Canal Involvement Primary nystagmus: right Hallpike-Dix Reversal nystagmus: Right Hallpike-Dix Nystagmus: return to sitting
Right posterior Upbeat and right-ward torsion downbeat and left-ward torsion Downbeat
Right Anterior Downbeat and right torsion Upbeat and left torsion upbeat
Horizontal Horizontal opposite horizontal direction opposite horizontal direction
Left Anterior Downbeat and left-ward tornsion Upbeat and right-ward torsion upbeat

In most instances, the techniques presented below will significantly decrease or stop symptoms within 1-2 treatments. Once, vertigo symptoms are addressed, balance, advanced gait and strengthening can be addressed as well as accommodation techniques which will become more complicated/advanced as the client accommodates. These will involve increasing eye, head and body movement as the client improves.

Canalith Repositioning Technique: CRT-Posterior SSC (Canalithesis BPPV) Treating Left side.
• Turn head left 30 deg from midline
• Maintaining 30 deg head turn, move to supine position
• While in supine, turn head to opposite side (right), 30 deg from midline
• Have client roll to onto right side while still maintaining 30 deg head turn to the right
• Transition back to upright position while maintaining 30 deg head rotation

Cupulolithesis (for posterior SSC) Treating Right side
• With client in sitting position, rotate head 30 deg right
• Move to side lying right, maintaining head rotation
• Keeping head at 30 deg rotation from midline, have client sit up and move to side lying Left
• Then move back to sitting. Head will be in original 30 deg to Right.
*once head rotation 30 deg from midline is achieved initially in sitting, this head position is maintained throughout the maneuver.

Cupulolighesis BPPV (for anterior SSC) Treating right side
• Have client in sitting position, turn head 30 deg to left
• Transition to side lying right (with head maintained in 30 deg rotation – head rotation will be up toward ceiling)
• Then move to left side lying while maintaining rotation 30 deg to left – head rotation will be toward the floor)
• Then have client move back to upright sitting, maintaining head rotation to left 30 deg.

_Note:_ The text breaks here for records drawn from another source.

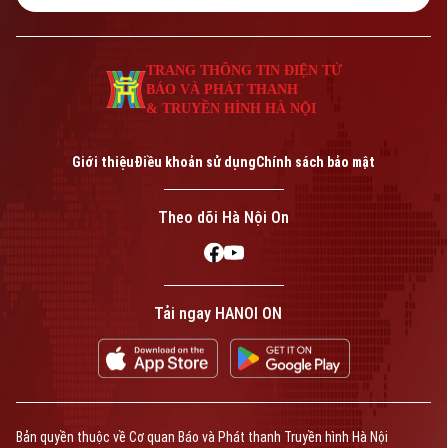
gỡ những vướng mắc trong công tác bồi
thường, hỗ trợ và tái định cư.
TRANG THÔNG TIN ĐIỆN TỬ
BÁO VÀ PHÁT THANH
& TRUYỀN HÌNH HÀ NỘI
Giới thiệu
Điều khoản sử dụng
Chính sách bảo mật
Theo dõi Hà Nội On
Tải ngay HANOI ON
Bản quyền thuộc về Cơ quan Báo và Phát thanh Truyền hình Hà Nội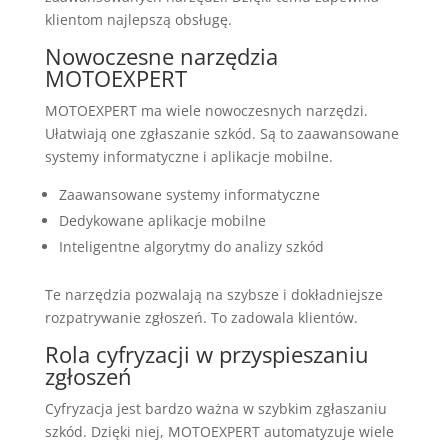
klientom najlepszą obsługę.
Nowoczesne narzędzia
MOTOEXPERT
MOTOEXPERT ma wiele nowoczesnych narzędzi.
Ułatwiają one zgłaszanie szkód. Są to zaawansowane
systemy informatyczne i aplikacje mobilne.
Zaawansowane systemy informatyczne
Dedykowane aplikacje mobilne
Inteligentne algorytmy do analizy szkód
Te narzędzia pozwalają na szybsze i dokładniejsze
rozpatrywanie zgłoszeń. To zadowala klientów.
Rola cyfryzacji w przyspieszaniu
zgłoszeń
Cyfryzacja jest bardzo ważna w szybkim zgłaszaniu
szkód. Dzięki niej, MOTOEXPERT automatyzuje wiele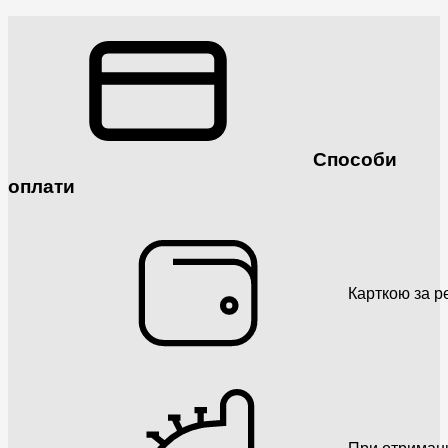
Способи
оплати
Карткою за р
При отриман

Horizontal Canals – Roll Test
• With pt in supine, to test right side, have client rotate head to the right
• To test left side, have client rotate head to the left
*Alternative position can be performed with client’s head on a pillow or wedge

Canalith repositioning technique: CRT – Horizontal SSC
• Start with client in side lying with “bad” ear down
• Roll to supine
• Then move to opposite side lying position with “bad” ear up
• Then move to quadruped position with head // to the floor

Habituation Techniques:
• General habituation technique for posterior SSC BPPV. In sitting position, rotate head 30 deg Left, move to side lying left, then back to sitting, repeat on opposite side. Remain in position 30 sec or until vertigo stops. Perform 10-20 x TID.
• Gaze stability – looking at a fixed object and turning the head slowly from side to side.
o Turning body under the head with head fixed
o Body/head fixed looking at a central object, moving eyes only look to objects above, below, laterally and diagonal to central object/point
o Balance activities – stepping over objects, around objects.
o Gait activities with head movement

The activities outlined above are just a starting point. Be creative and always create an individualized program for each client based on symptoms, persistence of symptoms and each client’s specific deficits, their specific goals and activities and hobbies each client wants to return to.